-- Given information follows --
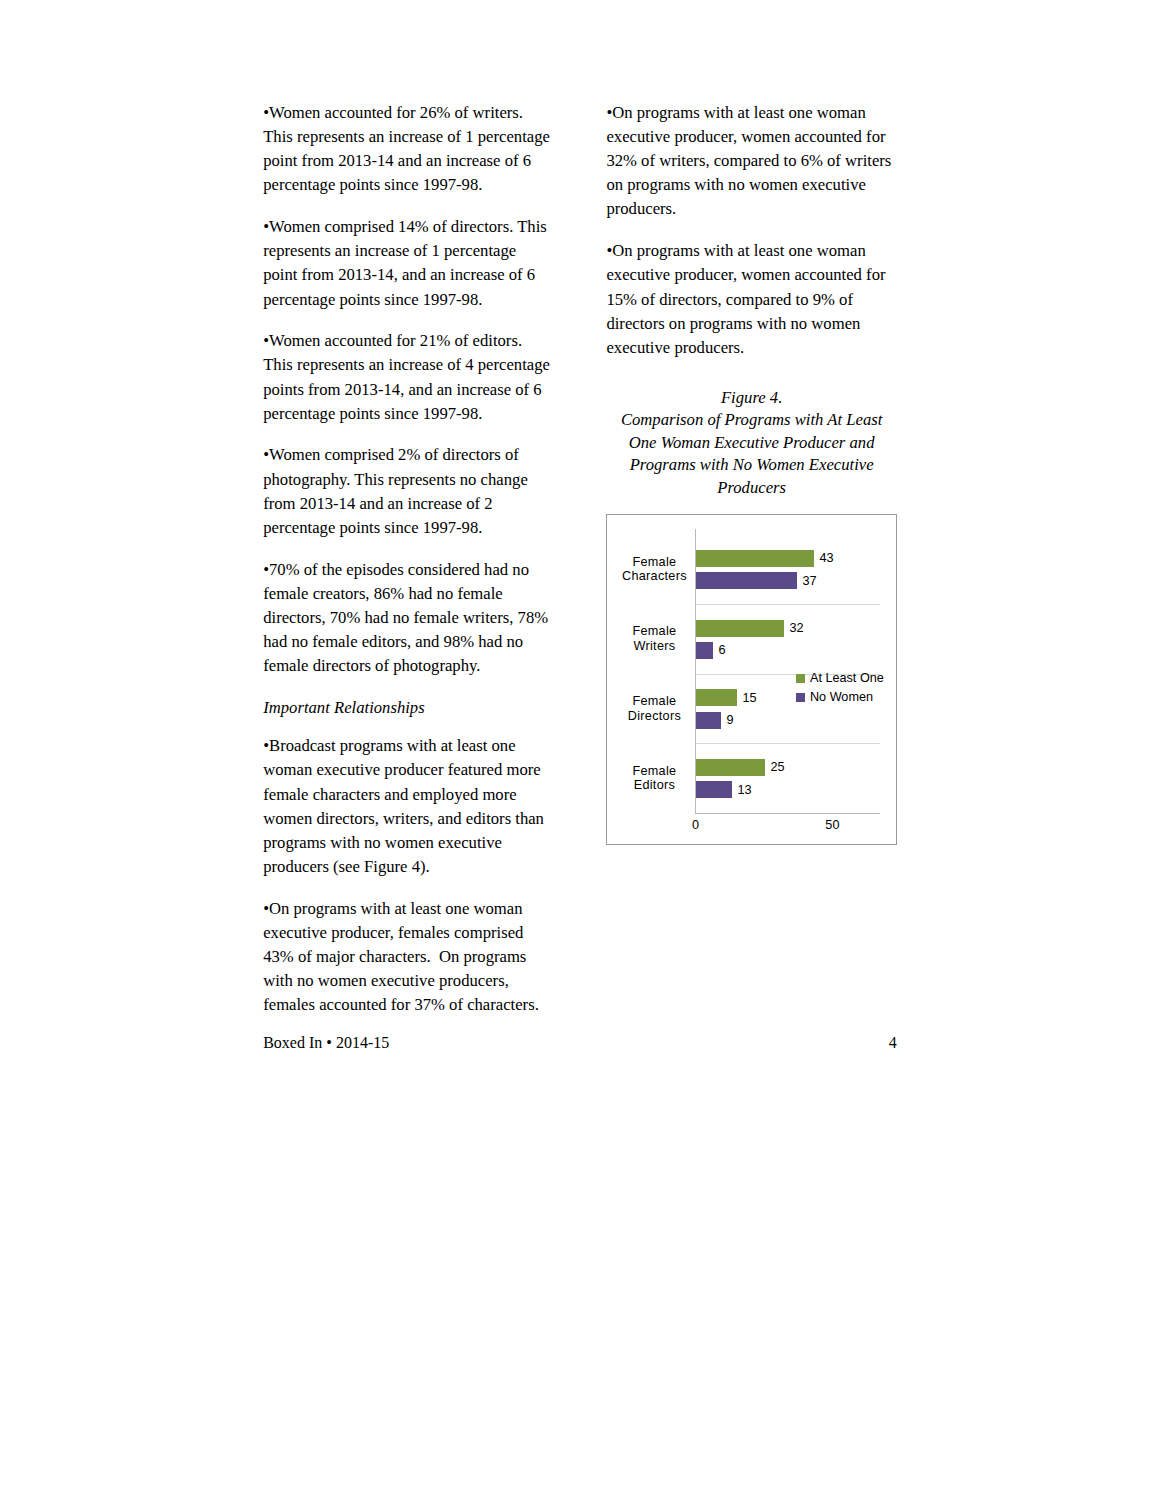•Women accounted for 26% of writers. This represents an increase of 1 percentage point from 2013-14 and an increase of 6 percentage points since 1997-98.
•Women comprised 14% of directors. This represents an increase of 1 percentage point from 2013-14, and an increase of 6 percentage points since 1997-98.
•Women accounted for 21% of editors. This represents an increase of 4 percentage points from 2013-14, and an increase of 6 percentage points since 1997-98.
•Women comprised 2% of directors of photography. This represents no change from 2013-14 and an increase of 2 percentage points since 1997-98.
•70% of the episodes considered had no female creators, 86% had no female directors, 70% had no female writers, 78% had no female editors, and 98% had no female directors of photography.
Important Relationships
•Broadcast programs with at least one woman executive producer featured more female characters and employed more women directors, writers, and editors than programs with no women executive producers (see Figure 4).
•On programs with at least one woman executive producer, females comprised 43% of major characters. On programs with no women executive producers, females accounted for 37% of characters.
•On programs with at least one woman executive producer, women accounted for 32% of writers, compared to 6% of writers on programs with no women executive producers.
•On programs with at least one woman executive producer, women accounted for 15% of directors, compared to 9% of directors on programs with no women executive producers.
Figure 4.
Comparison of Programs with At Least One Woman Executive Producer and Programs with No Women Executive Producers
Female
Characters
43
37
Female
Writers
32
6
Female
Directors
15
9
Female
Editors
25
13
0 50
At Least One
No Women
Boxed In • 2014-15
4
-- Given information concluded --
= Assignment =
Start at the top of the entries and repeat each line exactly, ending at the line that contains "accounted for 21%". Pictures are not part of the copy.

= Written answer =
•Women accounted for 26% of writers. This represents an increase of 1 percentage point from 2013-14 and an increase of 6 percentage points since 1997-98.
•Women comprised 14% of directors. This represents an increase of 1 percentage point from 2013-14, and an increase of 6 percentage points since 1997-98.
•Women accounted for 21% of editors. This represents an increase of 4 percentage points from 2013-14, and an increase of 6 percentage points since 1997-98.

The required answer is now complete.